**MATERIAL SHOWN**

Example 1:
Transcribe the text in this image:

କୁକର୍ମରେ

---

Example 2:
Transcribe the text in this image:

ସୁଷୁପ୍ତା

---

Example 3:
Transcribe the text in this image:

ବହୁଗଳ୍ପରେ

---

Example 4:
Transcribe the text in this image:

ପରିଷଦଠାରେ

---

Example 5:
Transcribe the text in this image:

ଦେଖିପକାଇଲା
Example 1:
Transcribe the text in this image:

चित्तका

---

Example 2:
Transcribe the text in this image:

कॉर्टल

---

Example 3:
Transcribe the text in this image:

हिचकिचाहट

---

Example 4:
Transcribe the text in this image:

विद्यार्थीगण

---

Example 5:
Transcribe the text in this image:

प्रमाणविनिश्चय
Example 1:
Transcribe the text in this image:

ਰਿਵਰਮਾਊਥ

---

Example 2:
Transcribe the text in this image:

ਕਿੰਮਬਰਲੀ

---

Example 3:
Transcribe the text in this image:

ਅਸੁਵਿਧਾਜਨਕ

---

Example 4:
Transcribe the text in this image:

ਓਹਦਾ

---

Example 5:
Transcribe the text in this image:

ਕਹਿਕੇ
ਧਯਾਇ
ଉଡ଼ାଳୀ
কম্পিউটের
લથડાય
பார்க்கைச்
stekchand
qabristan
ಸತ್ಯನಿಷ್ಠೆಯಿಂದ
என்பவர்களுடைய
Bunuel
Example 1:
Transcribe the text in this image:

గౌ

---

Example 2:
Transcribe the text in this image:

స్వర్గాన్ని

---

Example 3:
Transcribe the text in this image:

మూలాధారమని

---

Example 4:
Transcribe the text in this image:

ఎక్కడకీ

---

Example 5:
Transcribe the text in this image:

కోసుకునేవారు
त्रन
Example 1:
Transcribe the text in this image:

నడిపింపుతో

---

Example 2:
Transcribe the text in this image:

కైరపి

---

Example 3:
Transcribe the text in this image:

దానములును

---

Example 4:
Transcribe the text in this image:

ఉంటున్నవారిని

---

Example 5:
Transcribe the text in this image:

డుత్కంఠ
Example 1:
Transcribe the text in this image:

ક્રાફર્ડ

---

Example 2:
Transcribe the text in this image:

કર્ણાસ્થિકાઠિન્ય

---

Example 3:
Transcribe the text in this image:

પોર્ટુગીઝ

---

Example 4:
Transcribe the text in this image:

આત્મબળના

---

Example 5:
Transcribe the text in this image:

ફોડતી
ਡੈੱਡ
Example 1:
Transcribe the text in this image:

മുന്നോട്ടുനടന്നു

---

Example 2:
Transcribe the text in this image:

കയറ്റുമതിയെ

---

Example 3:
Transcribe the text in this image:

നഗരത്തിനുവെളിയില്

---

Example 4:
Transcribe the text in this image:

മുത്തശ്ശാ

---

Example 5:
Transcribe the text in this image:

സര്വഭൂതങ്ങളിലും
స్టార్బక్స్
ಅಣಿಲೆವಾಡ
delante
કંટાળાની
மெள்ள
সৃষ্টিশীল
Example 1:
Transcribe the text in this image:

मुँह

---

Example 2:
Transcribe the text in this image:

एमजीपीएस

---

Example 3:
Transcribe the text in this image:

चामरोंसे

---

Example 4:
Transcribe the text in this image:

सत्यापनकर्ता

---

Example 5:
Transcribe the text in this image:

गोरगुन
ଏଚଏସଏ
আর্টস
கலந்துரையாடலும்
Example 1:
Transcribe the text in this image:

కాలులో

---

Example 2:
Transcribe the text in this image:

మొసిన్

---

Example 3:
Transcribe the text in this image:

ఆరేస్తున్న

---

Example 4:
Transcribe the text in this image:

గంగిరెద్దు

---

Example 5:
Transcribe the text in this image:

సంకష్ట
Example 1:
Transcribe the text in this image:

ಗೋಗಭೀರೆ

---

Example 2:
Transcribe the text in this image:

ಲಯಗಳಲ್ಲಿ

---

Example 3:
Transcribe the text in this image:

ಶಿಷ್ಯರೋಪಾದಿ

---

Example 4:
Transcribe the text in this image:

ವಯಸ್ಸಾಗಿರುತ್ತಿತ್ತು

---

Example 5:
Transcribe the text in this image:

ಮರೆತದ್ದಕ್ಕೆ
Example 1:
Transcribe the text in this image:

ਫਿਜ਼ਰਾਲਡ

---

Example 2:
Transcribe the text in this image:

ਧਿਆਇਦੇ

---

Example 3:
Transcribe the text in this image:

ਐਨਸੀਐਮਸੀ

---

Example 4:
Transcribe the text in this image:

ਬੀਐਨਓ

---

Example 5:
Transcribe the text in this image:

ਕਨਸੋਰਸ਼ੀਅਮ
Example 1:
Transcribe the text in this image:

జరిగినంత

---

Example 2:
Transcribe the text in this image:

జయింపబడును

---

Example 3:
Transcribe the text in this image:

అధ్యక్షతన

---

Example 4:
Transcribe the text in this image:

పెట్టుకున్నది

**TASK OBJECTIVE**
Each record must be repeated exactly as it appears above.

**SOLUTION TO THIS TASK**
Example 1:
Transcribe the text in this image:

କୁକର୍ମରେ

---

Example 2:
Transcribe the text in this image:

ସୁଷୁପ୍ତା

---

Example 3:
Transcribe the text in this image:

ବହୁଗଳ୍ପରେ

---

Example 4:
Transcribe the text in this image:

ପରିଷଦଠାରେ

---

Example 5:
Transcribe the text in this image:

ଦେଖିପକାଇଲା
Example 1:
Transcribe the text in this image:

चित्तका

---

Example 2:
Transcribe the text in this image:

कॉर्टल

---

Example 3:
Transcribe the text in this image:

हिचकिचाहट

---

Example 4:
Transcribe the text in this image:

विद्यार्थीगण

---

Example 5:
Transcribe the text in this image:

प्रमाणविनिश्चय
Example 1:
Transcribe the text in this image:

ਰਿਵਰਮਾਊਥ

---

Example 2:
Transcribe the text in this image:

ਕਿੰਮਬਰਲੀ

---

Example 3:
Transcribe the text in this image:

ਅਸੁਵਿਧਾਜਨਕ

---

Example 4:
Transcribe the text in this image:

ਓਹਦਾ

---

Example 5:
Transcribe the text in this image:

ਕਹਿਕੇ
ਧਯਾਇ
ଉଡ଼ାଳୀ
কম্পিউটের
લથડાય
பார்க்கைச்
stekchand
qabristan
ಸತ್ಯನಿಷ್ಠೆಯಿಂದ
என்பவர்களுடைய
Bunuel
Example 1:
Transcribe the text in this image:

గౌ

---

Example 2:
Transcribe the text in this image:

స్వర్గాన్ని

---

Example 3:
Transcribe the text in this image:

మూలాధారమని

---

Example 4:
Transcribe the text in this image:

ఎక్కడకీ

---

Example 5:
Transcribe the text in this image:

కోసుకునేవారు
त्रन
Example 1:
Transcribe the text in this image:

నడిపింపుతో

---

Example 2:
Transcribe the text in this image:

కైరపి

---

Example 3:
Transcribe the text in this image:

దానములును

---

Example 4:
Transcribe the text in this image:

ఉంటున్నవారిని

---

Example 5:
Transcribe the text in this image:

డుత్కంఠ
Example 1:
Transcribe the text in this image:

ક્રાફર્ડ

---

Example 2:
Transcribe the text in this image:

કર્ણાસ્થિકાઠિન્ય

---

Example 3:
Transcribe the text in this image:

પોર્ટુગીઝ

---

Example 4:
Transcribe the text in this image:

આત્મબળના

---

Example 5:
Transcribe the text in this image:

ફોડતી
ਡੈੱਡ
Example 1:
Transcribe the text in this image:

മുന്നോട്ടുനടന്നു

---

Example 2:
Transcribe the text in this image:

കയറ്റുമതിയെ

---

Example 3:
Transcribe the text in this image:

നഗരത്തിനുവെളിയില്

---

Example 4:
Transcribe the text in this image:

മുത്തശ്ശാ

---

Example 5:
Transcribe the text in this image:

സര്വഭൂതങ്ങളിലും
స్టార్బక్స్
ಅಣಿಲೆವಾಡ
delante
કંટાળાની
மெள்ள
সৃষ্টিশীল
Example 1:
Transcribe the text in this image:

मुँह

---

Example 2:
Transcribe the text in this image:

एमजीपीएस

---

Example 3:
Transcribe the text in this image:

चामरोंसे

---

Example 4:
Transcribe the text in this image:

सत्यापनकर्ता

---

Example 5:
Transcribe the text in this image:

गोरगुन
ଏଚଏସଏ
আর্টস
கலந்துரையாடலும்
Example 1:
Transcribe the text in this image:

కాలులో

---

Example 2:
Transcribe the text in this image:

మొసిన్

---

Example 3:
Transcribe the text in this image:

ఆరేస్తున్న

---

Example 4:
Transcribe the text in this image:

గంగిరెద్దు

---

Example 5:
Transcribe the text in this image:

సంకష్ట
Example 1:
Transcribe the text in this image:

ಗೋಗಭೀರೆ

---

Example 2:
Transcribe the text in this image:

ಲಯಗಳಲ್ಲಿ

---

Example 3:
Transcribe the text in this image:

ಶಿಷ್ಯರೋಪಾದಿ

---

Example 4:
Transcribe the text in this image:

ವಯಸ್ಸಾಗಿರುತ್ತಿತ್ತು

---

Example 5:
Transcribe the text in this image:

ಮರೆತದ್ದಕ್ಕೆ
Example 1:
Transcribe the text in this image:

ਫਿਜ਼ਰਾਲਡ

---

Example 2:
Transcribe the text in this image:

ਧਿਆਇਦੇ

---

Example 3:
Transcribe the text in this image:

ਐਨਸੀਐਮਸੀ

---

Example 4:
Transcribe the text in this image:

ਬੀਐਨਓ

---

Example 5:
Transcribe the text in this image:

ਕਨਸੋਰਸ਼ੀਅਮ
Example 1:
Transcribe the text in this image:

జరిగినంత

---

Example 2:
Transcribe the text in this image:

జయింపబడును

---

Example 3:
Transcribe the text in this image:

అధ్యక్షతన

---

Example 4:
Transcribe the text in this image:

పెట్టుకున్నది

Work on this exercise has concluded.